Data shown Block Start
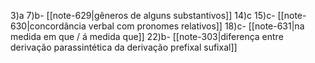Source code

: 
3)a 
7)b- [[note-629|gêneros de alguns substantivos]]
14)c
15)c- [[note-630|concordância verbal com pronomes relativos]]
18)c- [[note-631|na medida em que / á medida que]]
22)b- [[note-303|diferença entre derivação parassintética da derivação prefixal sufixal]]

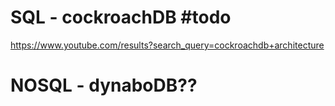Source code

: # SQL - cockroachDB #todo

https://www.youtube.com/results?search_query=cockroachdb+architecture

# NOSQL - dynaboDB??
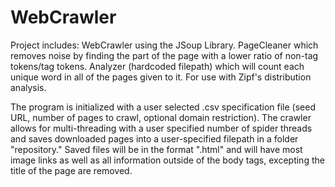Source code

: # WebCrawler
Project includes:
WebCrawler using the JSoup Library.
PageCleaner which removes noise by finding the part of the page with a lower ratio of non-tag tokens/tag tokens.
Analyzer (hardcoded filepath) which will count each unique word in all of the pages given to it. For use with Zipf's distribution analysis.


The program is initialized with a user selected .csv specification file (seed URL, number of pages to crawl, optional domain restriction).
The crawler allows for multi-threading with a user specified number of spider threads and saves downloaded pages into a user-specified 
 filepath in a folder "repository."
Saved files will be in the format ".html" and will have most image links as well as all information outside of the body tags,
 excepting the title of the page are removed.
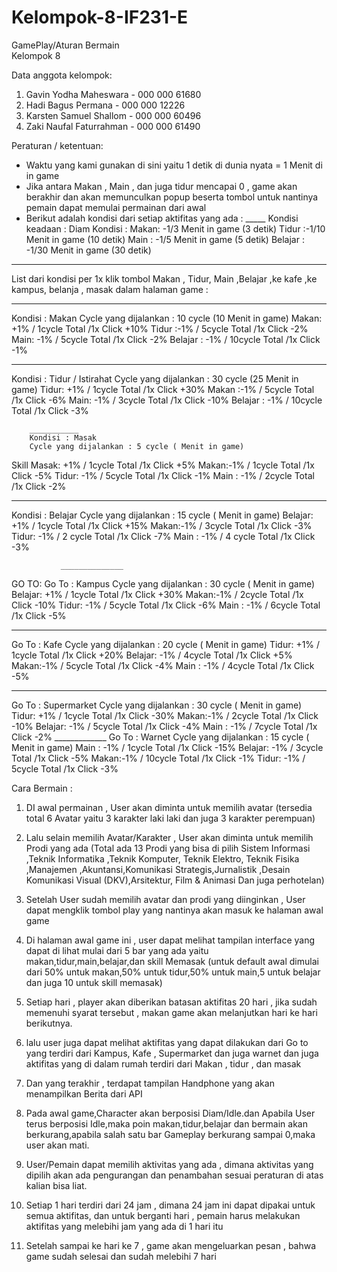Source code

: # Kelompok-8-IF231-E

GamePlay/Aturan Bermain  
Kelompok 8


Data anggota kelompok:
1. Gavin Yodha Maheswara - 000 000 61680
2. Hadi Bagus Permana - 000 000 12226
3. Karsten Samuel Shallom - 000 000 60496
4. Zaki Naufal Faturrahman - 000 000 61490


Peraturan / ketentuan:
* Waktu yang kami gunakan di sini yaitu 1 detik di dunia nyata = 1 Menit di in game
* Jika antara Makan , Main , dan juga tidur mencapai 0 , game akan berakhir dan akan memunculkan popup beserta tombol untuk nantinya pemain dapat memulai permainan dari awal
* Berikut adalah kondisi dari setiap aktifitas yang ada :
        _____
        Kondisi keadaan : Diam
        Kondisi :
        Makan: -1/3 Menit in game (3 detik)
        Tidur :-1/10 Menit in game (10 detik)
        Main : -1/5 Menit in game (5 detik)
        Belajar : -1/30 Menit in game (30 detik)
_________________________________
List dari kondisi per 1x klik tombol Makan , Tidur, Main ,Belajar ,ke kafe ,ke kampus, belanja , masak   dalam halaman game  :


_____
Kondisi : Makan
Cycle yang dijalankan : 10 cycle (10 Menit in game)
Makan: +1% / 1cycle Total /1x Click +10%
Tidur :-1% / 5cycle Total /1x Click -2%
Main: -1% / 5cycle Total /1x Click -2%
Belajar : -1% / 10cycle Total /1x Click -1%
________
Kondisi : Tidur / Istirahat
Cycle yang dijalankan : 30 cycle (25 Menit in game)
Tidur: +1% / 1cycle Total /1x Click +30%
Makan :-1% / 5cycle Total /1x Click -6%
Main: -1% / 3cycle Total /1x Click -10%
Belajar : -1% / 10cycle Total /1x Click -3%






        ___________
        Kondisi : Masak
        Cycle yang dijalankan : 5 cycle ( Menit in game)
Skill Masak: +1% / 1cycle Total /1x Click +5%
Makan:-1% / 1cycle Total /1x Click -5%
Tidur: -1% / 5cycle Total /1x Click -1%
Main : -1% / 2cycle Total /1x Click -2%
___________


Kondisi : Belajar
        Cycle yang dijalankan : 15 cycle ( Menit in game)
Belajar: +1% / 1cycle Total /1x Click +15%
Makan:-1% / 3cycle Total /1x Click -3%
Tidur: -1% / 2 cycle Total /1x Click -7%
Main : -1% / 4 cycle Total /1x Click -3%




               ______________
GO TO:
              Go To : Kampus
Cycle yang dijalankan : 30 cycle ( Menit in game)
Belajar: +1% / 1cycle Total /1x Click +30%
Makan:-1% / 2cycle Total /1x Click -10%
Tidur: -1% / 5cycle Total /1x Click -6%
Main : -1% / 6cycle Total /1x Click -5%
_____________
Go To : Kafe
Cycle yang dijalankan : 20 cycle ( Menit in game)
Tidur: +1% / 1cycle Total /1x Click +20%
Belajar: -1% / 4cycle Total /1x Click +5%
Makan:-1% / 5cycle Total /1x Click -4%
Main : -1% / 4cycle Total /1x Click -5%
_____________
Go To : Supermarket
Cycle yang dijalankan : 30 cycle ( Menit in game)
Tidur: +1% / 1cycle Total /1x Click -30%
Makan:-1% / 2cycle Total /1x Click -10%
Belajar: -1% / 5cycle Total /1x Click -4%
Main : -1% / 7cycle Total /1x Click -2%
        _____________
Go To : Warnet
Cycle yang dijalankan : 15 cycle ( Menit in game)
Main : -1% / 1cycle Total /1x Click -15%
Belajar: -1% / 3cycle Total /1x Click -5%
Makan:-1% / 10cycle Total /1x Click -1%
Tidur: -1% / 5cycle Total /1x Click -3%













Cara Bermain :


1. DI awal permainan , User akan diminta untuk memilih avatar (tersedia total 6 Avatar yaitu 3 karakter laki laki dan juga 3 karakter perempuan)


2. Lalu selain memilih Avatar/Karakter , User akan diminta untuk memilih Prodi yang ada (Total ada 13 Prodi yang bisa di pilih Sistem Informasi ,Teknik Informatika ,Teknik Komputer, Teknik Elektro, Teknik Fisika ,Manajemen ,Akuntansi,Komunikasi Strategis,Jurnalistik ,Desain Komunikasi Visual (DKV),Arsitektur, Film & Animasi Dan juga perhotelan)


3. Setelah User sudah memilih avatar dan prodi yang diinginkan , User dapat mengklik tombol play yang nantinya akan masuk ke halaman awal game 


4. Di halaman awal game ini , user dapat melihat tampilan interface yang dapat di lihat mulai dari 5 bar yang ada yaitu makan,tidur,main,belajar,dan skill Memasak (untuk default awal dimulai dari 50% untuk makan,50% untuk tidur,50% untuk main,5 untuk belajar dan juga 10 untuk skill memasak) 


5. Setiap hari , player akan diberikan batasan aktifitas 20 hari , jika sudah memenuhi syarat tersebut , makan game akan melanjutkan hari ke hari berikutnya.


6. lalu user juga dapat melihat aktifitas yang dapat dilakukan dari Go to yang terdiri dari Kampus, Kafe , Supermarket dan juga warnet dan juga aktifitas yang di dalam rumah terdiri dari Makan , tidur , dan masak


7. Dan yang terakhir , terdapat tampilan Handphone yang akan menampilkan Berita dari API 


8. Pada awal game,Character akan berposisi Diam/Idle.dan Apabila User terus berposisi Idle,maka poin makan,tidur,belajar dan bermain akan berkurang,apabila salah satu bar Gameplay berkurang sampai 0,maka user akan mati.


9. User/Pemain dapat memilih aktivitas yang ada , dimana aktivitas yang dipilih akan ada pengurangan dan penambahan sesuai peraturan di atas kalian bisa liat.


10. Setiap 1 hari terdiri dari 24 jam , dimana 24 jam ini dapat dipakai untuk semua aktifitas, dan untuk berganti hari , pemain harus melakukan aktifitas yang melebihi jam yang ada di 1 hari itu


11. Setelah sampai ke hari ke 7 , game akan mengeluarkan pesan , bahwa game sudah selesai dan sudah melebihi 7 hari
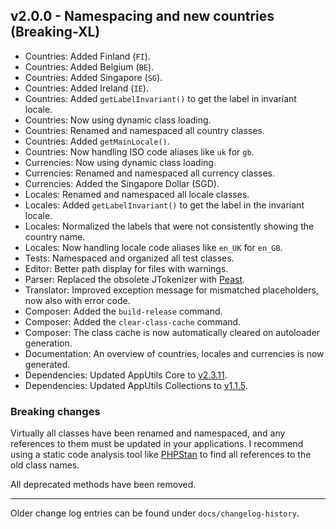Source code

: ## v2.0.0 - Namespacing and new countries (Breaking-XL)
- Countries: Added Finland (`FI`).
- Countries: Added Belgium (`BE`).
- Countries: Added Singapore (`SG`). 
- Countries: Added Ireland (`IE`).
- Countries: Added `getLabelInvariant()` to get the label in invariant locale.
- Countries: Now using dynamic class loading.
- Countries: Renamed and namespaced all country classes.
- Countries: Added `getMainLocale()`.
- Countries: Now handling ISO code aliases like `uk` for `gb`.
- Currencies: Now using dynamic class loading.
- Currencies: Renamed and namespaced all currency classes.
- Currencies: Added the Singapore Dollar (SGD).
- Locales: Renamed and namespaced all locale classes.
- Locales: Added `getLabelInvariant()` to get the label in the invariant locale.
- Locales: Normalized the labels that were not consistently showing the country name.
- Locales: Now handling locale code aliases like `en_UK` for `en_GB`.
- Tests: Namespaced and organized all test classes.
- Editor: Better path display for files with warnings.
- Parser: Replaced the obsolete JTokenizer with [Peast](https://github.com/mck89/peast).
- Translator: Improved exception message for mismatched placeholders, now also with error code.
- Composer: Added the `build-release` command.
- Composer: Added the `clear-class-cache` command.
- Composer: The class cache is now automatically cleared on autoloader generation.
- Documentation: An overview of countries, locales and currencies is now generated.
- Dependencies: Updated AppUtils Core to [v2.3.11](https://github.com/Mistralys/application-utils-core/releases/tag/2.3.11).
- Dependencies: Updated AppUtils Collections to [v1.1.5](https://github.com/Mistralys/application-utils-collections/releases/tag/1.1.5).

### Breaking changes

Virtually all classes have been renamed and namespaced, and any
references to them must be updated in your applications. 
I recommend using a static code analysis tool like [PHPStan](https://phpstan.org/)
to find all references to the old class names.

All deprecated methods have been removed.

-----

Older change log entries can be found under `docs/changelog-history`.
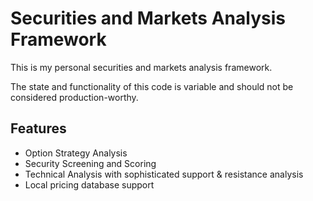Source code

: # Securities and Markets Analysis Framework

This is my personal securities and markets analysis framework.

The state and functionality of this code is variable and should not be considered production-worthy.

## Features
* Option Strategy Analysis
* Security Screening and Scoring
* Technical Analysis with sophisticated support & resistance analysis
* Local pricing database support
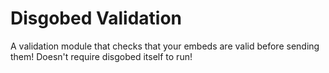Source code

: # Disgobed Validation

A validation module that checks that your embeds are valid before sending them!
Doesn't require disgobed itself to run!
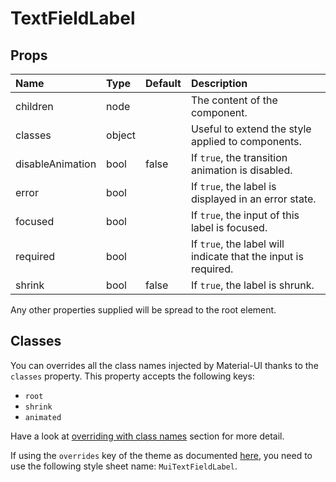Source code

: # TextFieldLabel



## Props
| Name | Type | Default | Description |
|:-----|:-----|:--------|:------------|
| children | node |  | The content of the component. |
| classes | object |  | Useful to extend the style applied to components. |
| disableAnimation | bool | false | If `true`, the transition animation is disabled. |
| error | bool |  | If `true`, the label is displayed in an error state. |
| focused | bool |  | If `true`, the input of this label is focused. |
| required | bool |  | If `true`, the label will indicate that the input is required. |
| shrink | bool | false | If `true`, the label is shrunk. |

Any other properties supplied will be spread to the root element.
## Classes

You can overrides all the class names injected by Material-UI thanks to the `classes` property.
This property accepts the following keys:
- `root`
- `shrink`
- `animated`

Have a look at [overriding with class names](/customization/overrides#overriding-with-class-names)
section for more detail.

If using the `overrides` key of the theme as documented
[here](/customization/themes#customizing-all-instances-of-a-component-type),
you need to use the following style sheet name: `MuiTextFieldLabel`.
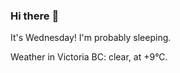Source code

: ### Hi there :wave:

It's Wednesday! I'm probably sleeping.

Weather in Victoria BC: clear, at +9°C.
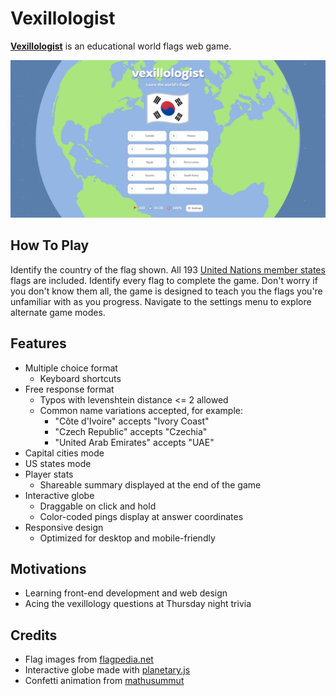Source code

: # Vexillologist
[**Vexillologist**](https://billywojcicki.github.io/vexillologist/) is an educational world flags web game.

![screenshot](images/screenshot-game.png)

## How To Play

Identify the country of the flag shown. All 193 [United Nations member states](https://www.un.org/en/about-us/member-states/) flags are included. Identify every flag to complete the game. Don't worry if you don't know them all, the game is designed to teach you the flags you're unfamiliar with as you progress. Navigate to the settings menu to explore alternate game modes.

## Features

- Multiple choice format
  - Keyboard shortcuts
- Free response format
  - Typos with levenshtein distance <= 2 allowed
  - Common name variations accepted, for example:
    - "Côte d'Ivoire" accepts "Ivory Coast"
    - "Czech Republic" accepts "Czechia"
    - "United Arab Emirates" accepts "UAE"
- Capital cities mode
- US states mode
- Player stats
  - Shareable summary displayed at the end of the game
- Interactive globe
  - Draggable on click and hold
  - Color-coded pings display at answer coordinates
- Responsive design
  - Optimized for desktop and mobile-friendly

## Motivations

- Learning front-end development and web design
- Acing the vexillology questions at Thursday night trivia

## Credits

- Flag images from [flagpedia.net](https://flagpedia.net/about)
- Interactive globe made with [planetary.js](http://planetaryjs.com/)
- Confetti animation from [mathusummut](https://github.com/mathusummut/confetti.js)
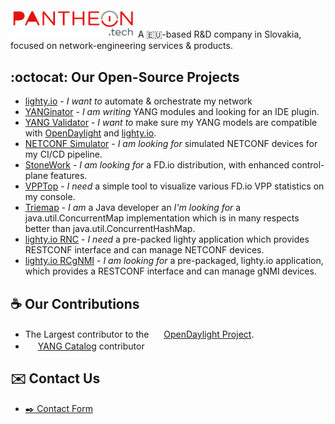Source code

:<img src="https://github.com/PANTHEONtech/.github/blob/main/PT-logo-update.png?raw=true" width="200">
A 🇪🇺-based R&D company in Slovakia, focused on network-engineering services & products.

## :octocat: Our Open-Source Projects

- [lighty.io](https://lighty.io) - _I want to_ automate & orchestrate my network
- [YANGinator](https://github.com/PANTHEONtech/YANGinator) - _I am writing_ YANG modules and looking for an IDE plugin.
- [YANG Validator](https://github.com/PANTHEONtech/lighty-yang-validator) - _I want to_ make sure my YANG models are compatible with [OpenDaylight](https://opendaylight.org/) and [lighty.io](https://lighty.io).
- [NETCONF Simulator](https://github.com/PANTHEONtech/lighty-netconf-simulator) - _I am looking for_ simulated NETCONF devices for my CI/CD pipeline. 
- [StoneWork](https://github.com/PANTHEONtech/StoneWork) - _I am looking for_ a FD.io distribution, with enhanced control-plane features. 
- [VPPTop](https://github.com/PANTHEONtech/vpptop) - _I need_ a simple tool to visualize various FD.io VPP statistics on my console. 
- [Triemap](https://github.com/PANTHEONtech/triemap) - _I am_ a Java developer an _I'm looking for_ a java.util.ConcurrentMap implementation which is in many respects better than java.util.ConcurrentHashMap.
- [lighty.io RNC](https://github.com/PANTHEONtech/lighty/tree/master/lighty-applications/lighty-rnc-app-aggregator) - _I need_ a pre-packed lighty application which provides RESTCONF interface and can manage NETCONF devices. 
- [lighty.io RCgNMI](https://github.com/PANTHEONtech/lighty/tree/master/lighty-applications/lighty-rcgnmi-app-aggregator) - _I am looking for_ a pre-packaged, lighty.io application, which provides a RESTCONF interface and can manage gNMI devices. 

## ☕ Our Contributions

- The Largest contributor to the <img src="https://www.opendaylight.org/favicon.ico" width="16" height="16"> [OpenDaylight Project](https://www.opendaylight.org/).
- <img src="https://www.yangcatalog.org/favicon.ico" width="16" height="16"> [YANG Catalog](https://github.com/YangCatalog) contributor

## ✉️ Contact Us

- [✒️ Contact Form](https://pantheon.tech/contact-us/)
Data shown Block End
Directions – Write out everything from the start of the records down to and including the line that contains "Analyzer (hardcoded filepath)", keeping every line as it appears. Leave the pictures out of your answer.

Answer below –
Source code

: 
3)a 
7)b- [[note-629|gêneros de alguns substantivos]]
14)c
15)c- [[note-630|concordância verbal com pronomes relativos]]
18)c- [[note-631|na medida em que / á medida que]]
22)b- [[note-303|diferença entre derivação parassintética da derivação prefixal sufixal]]

Source code

: # SQL - cockroachDB #todo

https://www.youtube.com/results?search_query=cockroachdb+architecture

# NOSQL - dynaboDB??
Source code

: # WebCrawler
Project includes:
WebCrawler using the JSoup Library.
PageCleaner which removes noise by finding the part of the page with a lower ratio of non-tag tokens/tag tokens.
Analyzer (hardcoded filepath) which will count each unique word in all of the pages given to it. For use with Zipf's distribution analysis.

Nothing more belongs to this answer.